_Exercise goal:_
Repeat the entries below exactly as they appear, with no pictures.

_Given entries:_
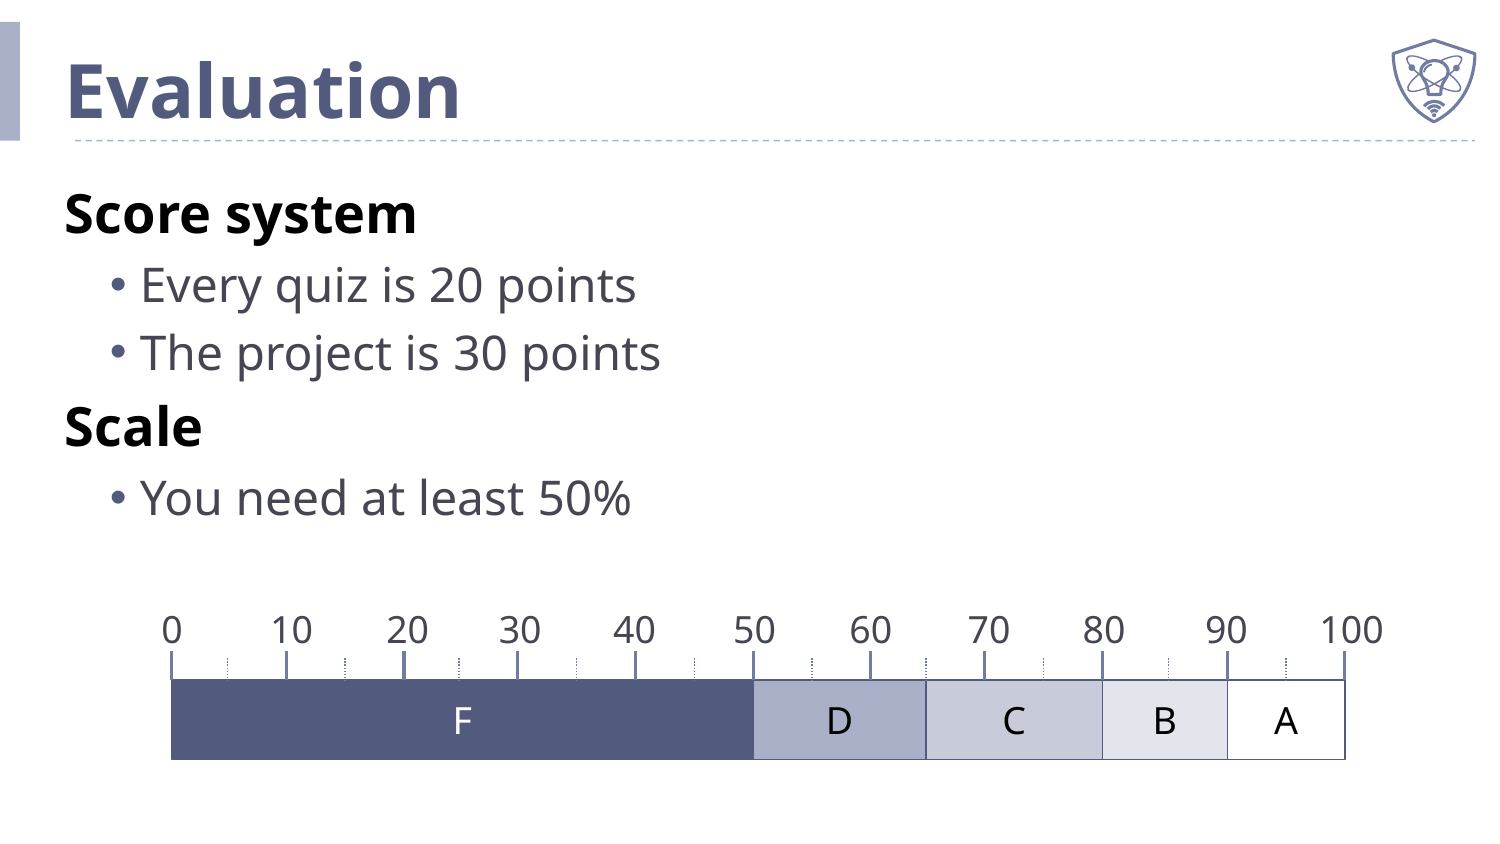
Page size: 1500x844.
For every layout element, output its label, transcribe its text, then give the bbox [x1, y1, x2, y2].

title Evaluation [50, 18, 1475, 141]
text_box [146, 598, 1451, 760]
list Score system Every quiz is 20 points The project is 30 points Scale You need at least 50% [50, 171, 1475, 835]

_Response to the task:_
Page size: 1500x844.
For every layout element, output its label, transcribe its text, then give the bbox [x1, y1, x2, y2].

title Evaluation [50, 18, 1475, 141]
text_box [146, 598, 1451, 760]
list Score system Every quiz is 20 points The project is 30 points Scale You need at least 50% [50, 171, 1475, 835]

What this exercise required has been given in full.